### TRAVAIL À RÉALISER:
• a. D'après le texte sur la présence russe en Centrafrique, répondez aux questions suivantes :
(i) En quelle année la coopération militaire entre la Russie et le gouvernement centrafricain a-t-elle débuté ?
(ii) Combien de blindés l'armée centrafricaine a-t-elle réceptionnés en octobre dernier ?
(iii) Selon le chercheur cité, sur quels marchés d'armes les groupes armés pouvaient-ils s'approvisionner ?
• b. Recopiez le passage du texte sur la présence russe en Centrafrique qui commence aux mots « La vente d’armes » et se termine après les mots « explique le chercheur. ».

La République centrafricaine est devenue en quelques mois un symbole fort de la présence russe sur le continent africain. La coopération militaire entre la Russie et le gouvernement centrafricain de Faustin-Archange Touadéra a débuté il y a juste trois ans, en 2017. La Russie est de plus en plus présente dans le pays, assurant l’instruction militaire, ainsi que la protection des mines et du palais présidentiel. En octobre dernier, l’armée centrafricaine toujours soumise à un embargo sur les armes depuis 2014 et dépourvue d’équipement lourd a réceptionné six blindés sur lesquels flottent les drapeaux russe et centrafricain. Des BRDM-2, véhicules de transports de troupes conçus sous l’ère soviétique dans les années 60. Dix autres blindés supplémentaires sont attendus prochainement. Une livraison d’armes, présentée comme un don, qui est pourtant loin d’être une première. Les clauses de cette coopération militaire ont été définies depuis novembre 2017. Dès janvier 2018, déjà, un premier lot d’armes avait atterri sur le tarmac de l’aéroport de Bangui en provenance directe de Moscou.
La vente d’armes a donc constitué une porte d’entrée pour le Kremlin en République centrafricaine selon Roland Marchal, spécialiste de la Centrafrique au CERI de Sciences-Po Paris et chargé de recherche au CNRS. « Les conditions de l’arrivée des Russes en Centrafrique sont liées aux sanctions onusiennes sur la Centrafrique qui interdit l’achat d’armement. La réalité, c’est que les groupes armés étaient capables de s’approvisionner en armes via le marché d’armes du Darfour ou du Tchad. Et seul le gouvernement face aux groupes armés n’avait pas la possibilité de s’armer. On a voulu réformer l’armée et l’appareil sécuritaire sans donner la possibilité à cette armée nationale de réellement s’équiper », explique le chercheur.

(Enregistrements issus d'une collecte de données)
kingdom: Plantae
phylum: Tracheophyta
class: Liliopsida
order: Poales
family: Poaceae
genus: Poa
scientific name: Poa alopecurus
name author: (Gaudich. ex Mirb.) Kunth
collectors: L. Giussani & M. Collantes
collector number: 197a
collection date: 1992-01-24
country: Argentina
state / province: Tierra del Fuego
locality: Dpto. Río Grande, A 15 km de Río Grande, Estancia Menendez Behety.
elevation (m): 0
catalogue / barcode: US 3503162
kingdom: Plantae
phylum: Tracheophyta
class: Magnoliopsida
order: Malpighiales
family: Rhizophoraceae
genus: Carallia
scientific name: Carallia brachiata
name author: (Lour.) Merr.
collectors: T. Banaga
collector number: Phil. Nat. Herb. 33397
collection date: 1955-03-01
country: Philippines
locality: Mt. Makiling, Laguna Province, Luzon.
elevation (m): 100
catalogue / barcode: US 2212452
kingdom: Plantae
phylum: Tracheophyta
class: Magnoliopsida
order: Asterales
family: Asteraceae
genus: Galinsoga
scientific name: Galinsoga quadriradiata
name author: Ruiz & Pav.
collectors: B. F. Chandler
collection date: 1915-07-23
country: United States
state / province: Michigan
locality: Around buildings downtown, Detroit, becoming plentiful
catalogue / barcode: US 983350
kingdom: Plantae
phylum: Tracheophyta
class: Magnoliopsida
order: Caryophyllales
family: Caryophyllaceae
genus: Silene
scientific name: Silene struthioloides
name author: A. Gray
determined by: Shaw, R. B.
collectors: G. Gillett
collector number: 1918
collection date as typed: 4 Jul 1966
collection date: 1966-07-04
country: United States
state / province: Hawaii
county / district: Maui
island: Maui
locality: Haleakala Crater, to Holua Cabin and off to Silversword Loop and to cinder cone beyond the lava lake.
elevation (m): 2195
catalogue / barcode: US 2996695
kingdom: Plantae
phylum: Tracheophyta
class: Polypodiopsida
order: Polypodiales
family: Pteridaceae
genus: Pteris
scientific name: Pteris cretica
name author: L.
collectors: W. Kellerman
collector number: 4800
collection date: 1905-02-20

### CORRIGÉ DE L'EXERCICE:
• a.
(i) En 2017.
(ii) Six blindés.
(iii) Sur le marché d'armes du Darfour ou du Tchad.

• b.
La vente d’armes a donc constitué une porte d’entrée pour le Kremlin en République centrafricaine selon Roland Marchal, spécialiste de la Centrafrique au CERI de Sciences-Po Paris et chargé de recherche au CNRS. « Les conditions de l’arrivée des Russes en Centrafrique sont liées aux sanctions onusiennes sur la Centrafrique qui interdit l’achat d’armement. La réalité, c’est que les groupes armés étaient capables de s’approvisionner en armes via le marché d’armes du Darfour ou du Tchad. Et seul le gouvernement face aux groupes armés n’avait pas la possibilité de s’armer. On a voulu réformer l’armée et l’appareil sécuritaire sans donner la possibilité à cette armée nationale de réellement s’équiper », explique le chercheur.